Cette mobilisation fait suite à la 20ᵉ session de la Conférence ministérielle africaine sur l’environnement (AMCEN-20), tenue en juillet à Nairobi. Sous le leadership de la RDC, et avec l’appui du Burundi et de la République du Congo, une résolution majeure a été adoptée, érigeant l’écocide en priorité stratégique pour le continent africain (2025–2027).
Un comité ad hoc a été mandaté pour examiner la qualification de l’écocide comme crime environnemental, dont les conclusions seront présentées lors de la prochaine session de l’AMCEN.

« La reconnaissance de l’écocide est essentielle ! La survie humaine dépend directement de la santé des écosystèmes. Or, ils sont sous une immense pression — changement climatique, déforestation, pollution, conflits. Détruire ces écosystèmes, c’est menacer directement la vie humaine », a déclaré la ministre Marie Nyange.
Elle a rappelé le rôle central de la RDC, qui abrite 62 % des forêts du bassin du Congo et protège plus de la moitié de l’eau douce du continent, appelant à transformer ce potentiel en statut de « pays-solution » grâce à des actions concrètes de préservation et de justice environnementale.

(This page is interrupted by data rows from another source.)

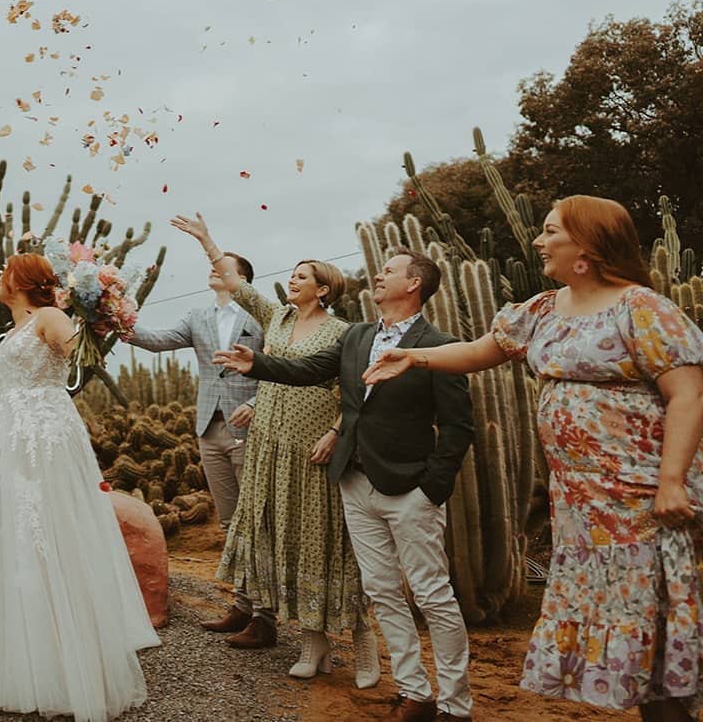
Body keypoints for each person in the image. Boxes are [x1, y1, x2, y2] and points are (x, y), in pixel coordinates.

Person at [363, 196, 703, 722]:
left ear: (586, 248)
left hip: (639, 500)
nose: (539, 242)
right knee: (629, 637)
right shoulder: (544, 307)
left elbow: (688, 393)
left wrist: (673, 481)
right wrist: (416, 355)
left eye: (550, 232)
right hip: (582, 508)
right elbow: (482, 350)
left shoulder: (642, 308)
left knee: (653, 632)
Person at [219, 247, 474, 722]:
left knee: (432, 596)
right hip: (354, 484)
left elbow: (459, 428)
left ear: (414, 284)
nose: (378, 275)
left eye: (390, 271)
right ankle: (415, 694)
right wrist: (257, 364)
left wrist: (430, 489)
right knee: (382, 594)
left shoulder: (439, 346)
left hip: (410, 491)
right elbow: (310, 370)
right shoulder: (357, 337)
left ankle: (457, 706)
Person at [170, 215, 376, 686]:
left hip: (313, 450)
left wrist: (339, 431)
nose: (292, 280)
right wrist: (206, 240)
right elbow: (233, 281)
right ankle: (313, 643)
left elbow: (355, 389)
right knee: (285, 541)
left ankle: (364, 644)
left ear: (323, 289)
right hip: (270, 447)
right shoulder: (276, 317)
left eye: (302, 276)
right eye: (292, 275)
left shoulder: (343, 332)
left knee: (326, 546)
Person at [0, 253, 160, 722]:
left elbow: (78, 355)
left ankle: (75, 661)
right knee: (18, 537)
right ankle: (31, 661)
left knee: (53, 530)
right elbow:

La RDC s’engage à porter la voix de l’Afrique dans les forums internationaux, notamment pour inclure l’écocide comme cinquième crime international dans le Statut de Rome de la Cour pénale internationale (CPI).
Cette démarche passera également par l’Union internationale pour la conservation de la nature (UICN) et l’Assemblée des Nations Unies pour l’Environnement (UNEA).
L’objectif : tenir pour responsables les acteurs, publics comme privés, coupables de destructions massives d’écosystèmes, et protéger les communautés affectées.

Avec cette initiative, la RDC se positionne non seulement comme leader africain, mais aussi comme acteur incontournable de la gouvernance environnementale mondiale, en plaçant l’écocide au cœur de l’agenda international pour la justice climatique.